14 DAY TRIAL // German researchers recently published a new study, whose goal was to clear up a mystery related to data observed by telescopes looking for exoplanets. With additional researches in this field, it may soon be possible to gain a deeper understanding of how extrasolar planets form and evolve.
In order to understand the conundrum scientists had to face, it is important to understand that there are two primary methods for discovering exoplanets, the radial velocity method and the transit method.
The former implies telescopes analyzing how stars hosting exoplanets move in their own, tiny orbits around the common center of gravity they share with the other objects in the system. The speed at which the object moves is proportional to changes in its spectral lines due to the Doppler effect.
The transit method is somewhat more direct, as it revolves around detecting faint variations in the brightness of a star, which generally occur when an object passes in between a telescope and the star.
If the brightness varies at constant intervals, then the object causing the dimming is in a stable, periodic orbit around the star, hence most likely a planet. Each of these two methods has its unique capabilities and challenges, Universe Today reports.
What puzzled experts is that the radial velocity approach revealed excess emission in the infrared portion of the electromagnetic spectrum. This was seen as an indicator that the star still had a dust disk around it, or that a Kuiper Belt-like structure existed in the system.
However, when the same stars were studied with the transit method, no such structures were found, even though the target exoplanets themselves were confirmed. German astronomers from the Astrophysikalisches Institut sought to solve this mystery in their new paper.
When the study began, only 93 transiting exoplanets were known, and all were included. Infrared data from telescopes such as IRAS, ISO, AKARI, Spitzer and WISE were used for the research as well.
What the investigation reveals is that it's entirely possible for debris disks to form around stars hosting transiting exoplanets.
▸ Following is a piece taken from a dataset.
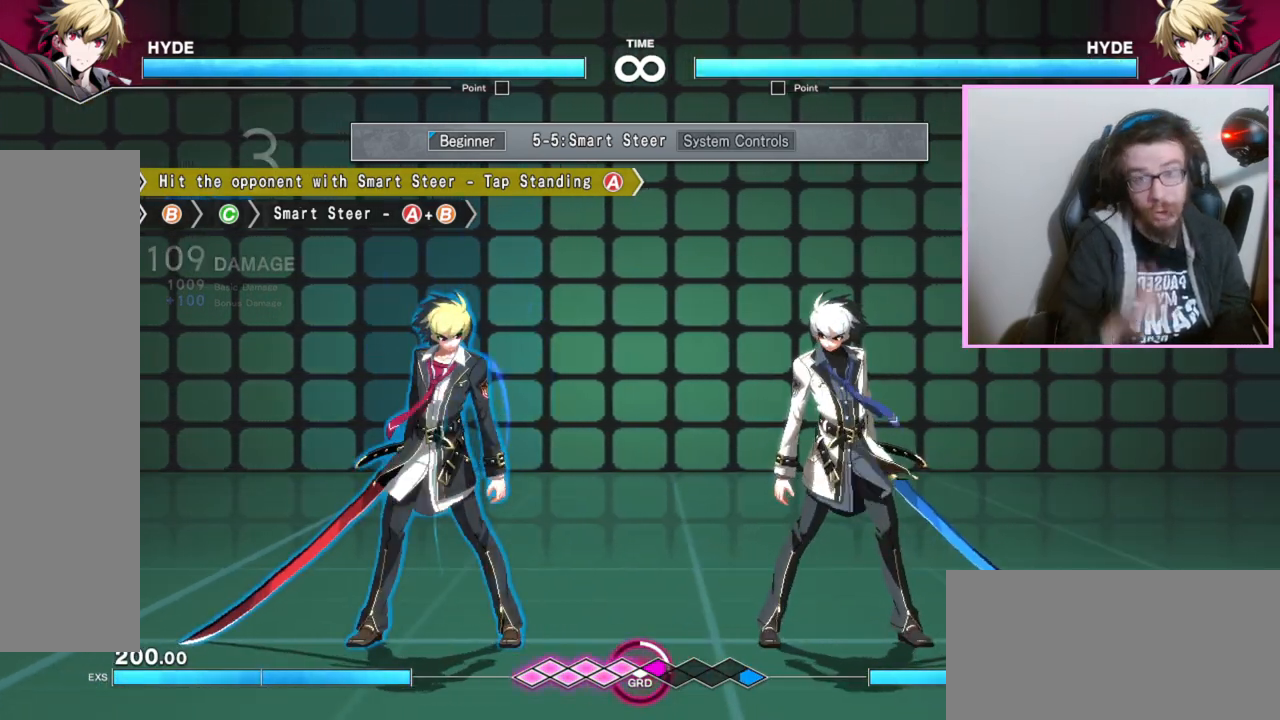
{"buttons": [], "events": []}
Of the relevant sample of 52 objects for which both IR and radial velocity data existed, only 2 displayed this characteristic.
In a similar study, another team discovered that 10 out of 150 stars hosting exoplanets displayed debris disks around them. This is the equivalent of 7 percent of all studied objects, as opposed to the 4 percent the latest investigation discovered.
While these studies do leave some questions unanswered, they also set a solid foundation for other follow-up researches to be conducted at a later time. Ultimately, understanding how exoplanets and debris disk coexist may lead to new knowledge of how planets form and evolve over time.